Genutzt hat das aber auch nichts. Wir haben trotzdem immer wieder die leckeren Kartoffeln und den Quark mit viel Kümmel bekommen. Irgendwer hat die von uns lustig fabrizierte Schweinerei dann jedes Mal von der Decke abgekratzt, da die wahren Übeltäter nie erwischt wurden.
© Peter Wolf
Flucht aus dem Erzgebirge
Im Januar 1945, als die russische Armee der Deutschen Reichsgrenze bei der Tschechischen Republik sehr nahe war, haben wir zu viert, nämlich Werner, Otto, Jö und ich, beschlossen, aus dem KLV-Lager abzuhauen. Seit Tagen hörten wir den Kriegslärm der immer näher kommenden Front. Die Schüsse und die Detonationen hallten durch die Landschaft. Die anderen Jungen aus unserer Klasse kannten unseren Plan, doch sie hatten aus Angst vor Bestrafung keinen Mut mitzukommen.
Zuerst haben wir uns gleich nach der Schule mit Essbarem und Lebensmittelmarken versorgt. Dazu sind wir mit mehreren Jungen in den kleinen Tante Emma Laden gegangen, der zum Gasthaus Saxonia gehörte. Ein paar von uns haben etwas gekauft, um die Verkäuferin abzulenken. Eine anderer hat Honig gemopst und ichhabe aus einer Zigarrenkiste Lebensmittelmarken stibitzt, damit wir sie unterwegs einlösen konnten.
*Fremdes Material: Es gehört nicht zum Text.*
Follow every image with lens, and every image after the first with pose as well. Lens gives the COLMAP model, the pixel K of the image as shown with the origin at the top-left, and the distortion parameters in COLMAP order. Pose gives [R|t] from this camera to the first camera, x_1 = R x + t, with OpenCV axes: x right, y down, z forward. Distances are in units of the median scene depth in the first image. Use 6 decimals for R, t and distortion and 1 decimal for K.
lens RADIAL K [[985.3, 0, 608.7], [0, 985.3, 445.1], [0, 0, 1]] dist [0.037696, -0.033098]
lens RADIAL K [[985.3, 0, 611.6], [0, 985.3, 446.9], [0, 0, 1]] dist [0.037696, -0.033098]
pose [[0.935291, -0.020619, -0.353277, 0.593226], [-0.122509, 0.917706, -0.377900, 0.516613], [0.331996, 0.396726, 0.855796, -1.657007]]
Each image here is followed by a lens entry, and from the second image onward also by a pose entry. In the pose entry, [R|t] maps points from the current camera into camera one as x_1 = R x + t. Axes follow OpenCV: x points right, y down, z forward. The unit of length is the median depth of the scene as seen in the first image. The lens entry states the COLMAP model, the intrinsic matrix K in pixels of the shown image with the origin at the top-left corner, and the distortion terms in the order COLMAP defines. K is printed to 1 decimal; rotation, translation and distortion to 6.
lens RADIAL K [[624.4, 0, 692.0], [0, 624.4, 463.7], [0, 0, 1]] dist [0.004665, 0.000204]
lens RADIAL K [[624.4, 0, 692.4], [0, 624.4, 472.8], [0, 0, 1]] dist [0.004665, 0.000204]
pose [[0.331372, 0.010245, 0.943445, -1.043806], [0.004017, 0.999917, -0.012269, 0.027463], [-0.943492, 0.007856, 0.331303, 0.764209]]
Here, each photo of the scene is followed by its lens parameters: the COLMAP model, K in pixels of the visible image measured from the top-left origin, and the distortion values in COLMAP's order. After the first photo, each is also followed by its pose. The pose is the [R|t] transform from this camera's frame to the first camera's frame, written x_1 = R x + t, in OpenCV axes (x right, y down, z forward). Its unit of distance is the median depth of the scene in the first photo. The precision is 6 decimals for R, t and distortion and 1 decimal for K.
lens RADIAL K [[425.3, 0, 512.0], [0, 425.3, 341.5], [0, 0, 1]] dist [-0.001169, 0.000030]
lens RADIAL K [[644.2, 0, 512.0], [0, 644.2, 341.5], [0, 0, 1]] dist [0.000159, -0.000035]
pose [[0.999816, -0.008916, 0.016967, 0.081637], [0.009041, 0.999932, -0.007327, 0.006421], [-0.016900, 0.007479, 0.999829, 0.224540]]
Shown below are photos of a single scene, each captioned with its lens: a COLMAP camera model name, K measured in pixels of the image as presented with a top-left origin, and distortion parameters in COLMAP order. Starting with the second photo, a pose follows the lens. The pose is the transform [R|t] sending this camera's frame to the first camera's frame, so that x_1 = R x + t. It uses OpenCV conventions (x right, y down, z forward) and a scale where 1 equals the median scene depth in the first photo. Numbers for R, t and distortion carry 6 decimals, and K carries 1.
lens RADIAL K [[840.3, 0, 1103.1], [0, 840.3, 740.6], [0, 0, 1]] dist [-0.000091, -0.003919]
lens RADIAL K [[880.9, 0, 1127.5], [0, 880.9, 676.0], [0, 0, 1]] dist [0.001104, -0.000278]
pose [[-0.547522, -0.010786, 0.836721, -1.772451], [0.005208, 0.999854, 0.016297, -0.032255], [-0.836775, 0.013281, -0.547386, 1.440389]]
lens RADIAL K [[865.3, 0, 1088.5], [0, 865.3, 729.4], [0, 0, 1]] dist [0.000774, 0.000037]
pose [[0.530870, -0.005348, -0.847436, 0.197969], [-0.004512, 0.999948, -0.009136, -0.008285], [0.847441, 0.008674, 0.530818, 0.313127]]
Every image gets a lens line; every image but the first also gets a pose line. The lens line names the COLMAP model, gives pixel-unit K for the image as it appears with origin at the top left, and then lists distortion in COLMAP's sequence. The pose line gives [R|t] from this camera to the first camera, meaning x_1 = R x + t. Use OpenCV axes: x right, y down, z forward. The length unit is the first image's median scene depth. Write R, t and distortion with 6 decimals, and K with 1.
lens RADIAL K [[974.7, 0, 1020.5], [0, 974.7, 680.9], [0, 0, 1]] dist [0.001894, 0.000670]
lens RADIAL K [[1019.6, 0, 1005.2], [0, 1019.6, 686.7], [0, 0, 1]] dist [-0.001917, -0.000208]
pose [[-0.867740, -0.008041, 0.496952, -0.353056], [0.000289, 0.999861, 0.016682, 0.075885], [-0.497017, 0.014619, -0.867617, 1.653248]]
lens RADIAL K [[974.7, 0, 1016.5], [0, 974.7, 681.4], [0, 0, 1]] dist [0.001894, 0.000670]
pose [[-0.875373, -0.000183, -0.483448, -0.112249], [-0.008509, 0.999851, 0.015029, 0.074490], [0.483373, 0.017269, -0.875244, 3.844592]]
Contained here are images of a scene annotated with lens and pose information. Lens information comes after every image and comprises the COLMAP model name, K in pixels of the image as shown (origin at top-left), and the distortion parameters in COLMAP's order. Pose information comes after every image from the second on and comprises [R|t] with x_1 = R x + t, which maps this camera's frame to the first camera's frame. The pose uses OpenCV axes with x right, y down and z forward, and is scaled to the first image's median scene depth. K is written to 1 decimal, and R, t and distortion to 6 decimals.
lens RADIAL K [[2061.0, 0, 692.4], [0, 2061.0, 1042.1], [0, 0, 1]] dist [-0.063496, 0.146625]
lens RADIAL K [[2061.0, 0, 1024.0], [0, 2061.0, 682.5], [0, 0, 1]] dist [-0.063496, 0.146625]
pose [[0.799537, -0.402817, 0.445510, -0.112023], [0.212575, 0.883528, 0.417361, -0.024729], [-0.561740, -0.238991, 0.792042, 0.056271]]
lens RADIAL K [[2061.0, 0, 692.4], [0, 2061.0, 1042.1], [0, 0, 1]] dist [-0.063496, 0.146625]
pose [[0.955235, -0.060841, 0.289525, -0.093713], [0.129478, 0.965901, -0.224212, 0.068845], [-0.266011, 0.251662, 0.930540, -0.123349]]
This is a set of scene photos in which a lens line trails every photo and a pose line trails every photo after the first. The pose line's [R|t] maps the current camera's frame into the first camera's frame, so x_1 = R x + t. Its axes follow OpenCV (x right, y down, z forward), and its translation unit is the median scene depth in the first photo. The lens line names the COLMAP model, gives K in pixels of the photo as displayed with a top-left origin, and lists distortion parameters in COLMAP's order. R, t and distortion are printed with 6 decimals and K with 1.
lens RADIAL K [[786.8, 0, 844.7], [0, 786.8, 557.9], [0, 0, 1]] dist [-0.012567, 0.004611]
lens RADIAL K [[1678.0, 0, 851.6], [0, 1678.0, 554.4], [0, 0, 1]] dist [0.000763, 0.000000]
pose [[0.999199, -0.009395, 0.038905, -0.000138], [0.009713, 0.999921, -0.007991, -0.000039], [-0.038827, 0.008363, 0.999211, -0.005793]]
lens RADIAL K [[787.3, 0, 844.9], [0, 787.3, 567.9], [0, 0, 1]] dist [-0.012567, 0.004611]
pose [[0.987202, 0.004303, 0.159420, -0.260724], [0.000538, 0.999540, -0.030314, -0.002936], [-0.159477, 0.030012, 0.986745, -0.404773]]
© Kunstverlag A. & R. Adam, Dresden
Nach dem Mittagessen sind wir vier die paar Kilometer durch den Wald zum Bahnhof gelaufen, um uns auf dem Abfahrtsplan zu informieren, wann der erste Zug nach Dresden fährt. Doch leider fuhr zu der frühen Stunde nur der Zug nach Leipzig. Also beschlossen wir mit diesem Zug zu fahren.
Am Nachmittag wurde ein Geländespiel veranstaltet, bei dem wir alle mitmachen mussten.